Personal income is the statewide total of wages, salaries, business profits, investment earnings and transfer payments such as Social Security and unemployment benefits.
The U.S. Bureau of Economic Analysis estimates Idaho's personal income during the first quarter was a record $52.3 billion on an annualized basis, an increase of $928 million.
While total industry earnings in Idaho rose 0.8 percent in the first quarter compared to the final quarter of 2010, farm earnings in Idaho rose 13.93 percent. Total farm earnings in Idaho during the first quarter were $2 billion, which was $245 million more than the fourth quarter of 2010.
Excluding investment income and government transfer payments, "agriculture was responsible for the entirety of the gain in personal income in the first quarter," said Bob Fick, a spokesman for the Idaho Department of Labor.
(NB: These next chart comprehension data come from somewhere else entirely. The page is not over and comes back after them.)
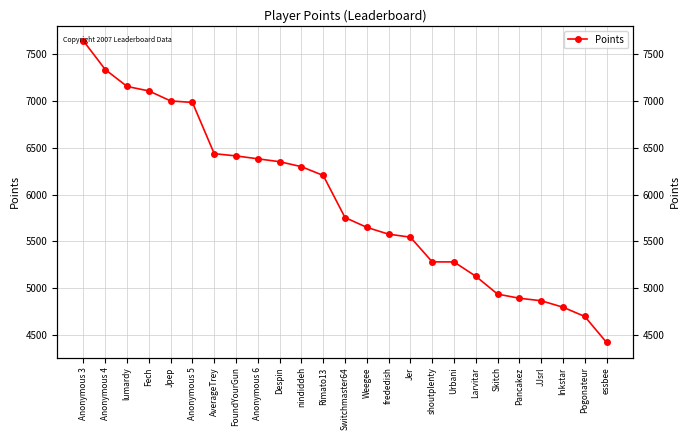

What is the label of the 11th point from the left?

nindiddeh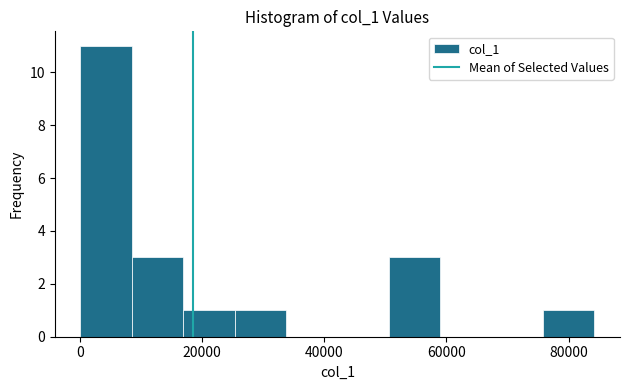

Reading left to right, list every bar in this chart as the range it spans on the x-axis followed by its height. Neither the bar edges nor the heights are printed on the chart, so give them approximately, as read against the axes.

0 to 8000: 11
8000 to 16000: 3
16000 to 26000: 1
26000 to 34000: 1
34000 to 42000: 0
42000 to 50000: 0
50000 to 58000: 3
58000 to 68000: 0
68000 to 76000: 0
76000 to 84000: 1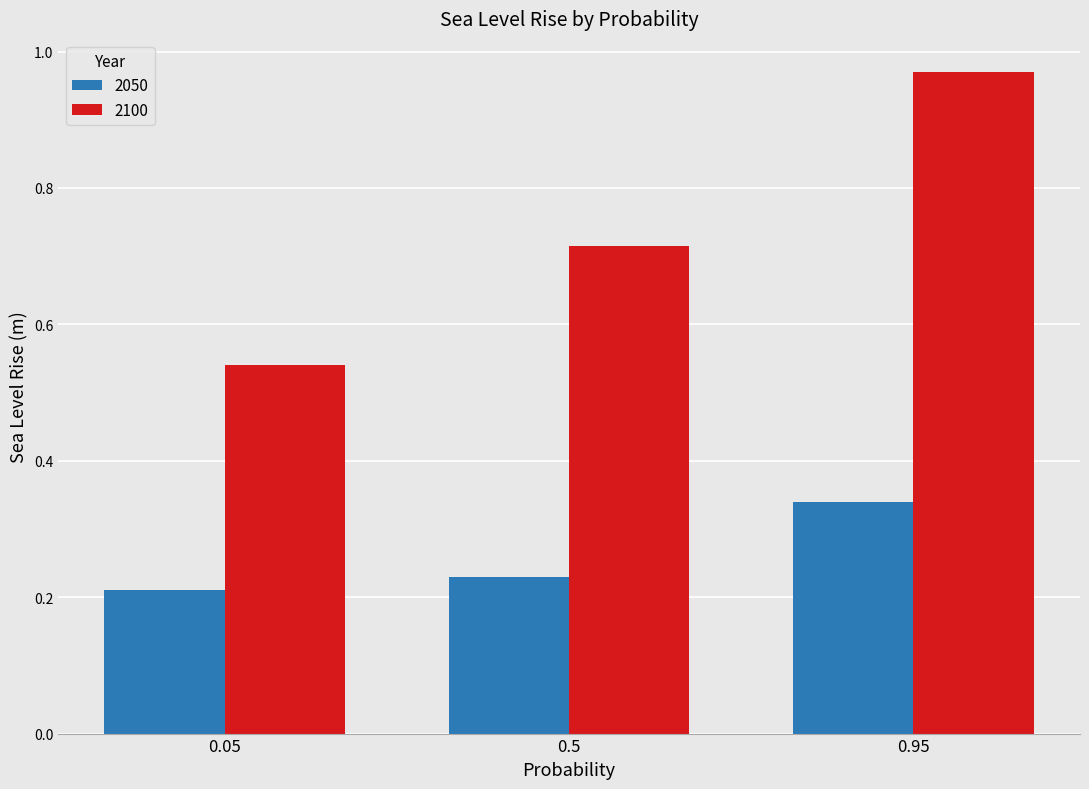

At which label does 2050 reach its minimum?

0.05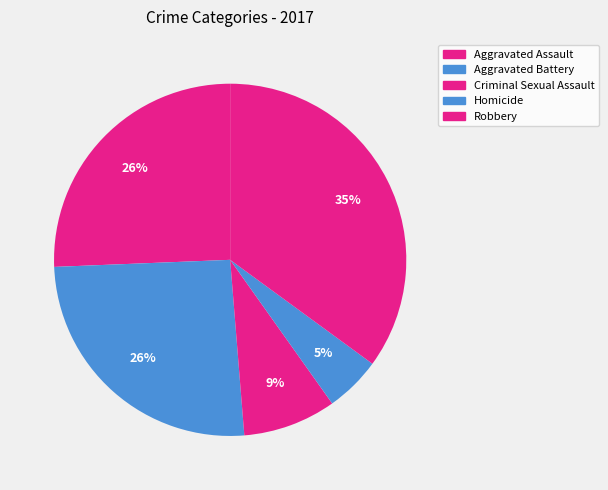

Is it true that Criminal Sexual Assault is 9% of the pie?

True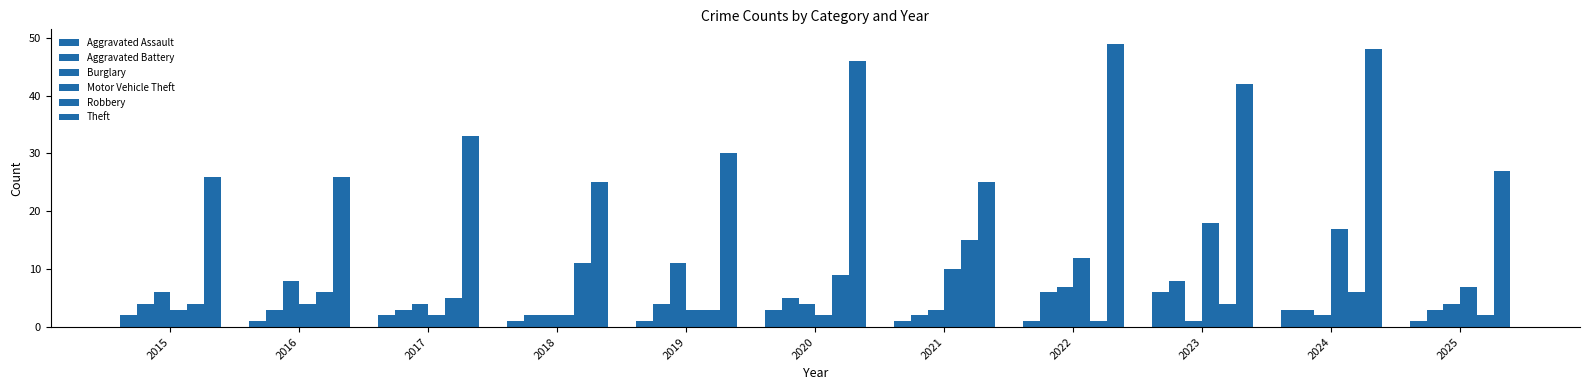

Reading right to left, what are all the values shown in this chart?

Aggravated Assault: 1	3	6	1	1	3	1	1	2	1	2
Aggravated Battery: 3	3	8	6	2	5	4	2	3	3	4
Burglary: 4	2	1	7	3	4	11	2	4	8	6
Motor Vehicle Theft: 7	17	18	12	10	2	3	2	2	4	3
Robbery: 2	6	4	1	15	9	3	11	5	6	4
Theft: 27	48	42	49	25	46	30	25	33	26	26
Farm earnings in Idaho also rose 17 percent in 2010, leading the state's 2.7 percent gain in personal income last year.
Fick said that while agriculture accounted for 4.5 percent of total industry earnings in 2010, it accounted for 30 percent of the total increase of $681 million that year.
"From that, you can legitimately argue that agriculture pulled more of its weight than normally would be expected of it," he said.
Personal income in the manufacturing and construction sectors fell $170 million and $11 million, respectively, during the first quarter. Government payrolls fell $21 million and earnings from the real estate sector dropped $9 million.
While wages and salaries fell one-tenth of a percentage point during the first quarter, business profits rose 5.7 percent and the state's farms and ranches accounted for more than three-fourths of that growth.
The numbers attributed to agriculture are just farm and ranch earnings; they don't include secondary economic activity agriculture is responsible for such as processing and transportation.
Agriculture's strong performance during an otherwise struggling economy doesn't come as a surprise to University of Idaho agricultural economist Paul Patterson.
"Overall, we've just got much better commodity prices for agriculture," said Patterson, who says the gains are propelled by price rather than production increases. "If you just look at prices growers are receiving for almost any commodity ... that's basically accounting for a substantial amount of that increase."
Patterson expects the personal earnings gains to continue based on current prices.
"Whether it's hay, beef, barley, potatoes, sugar beets, or dry beans, it looks like prices will stay strong, certainly through the rest of the marketing year, for these commodities," he said.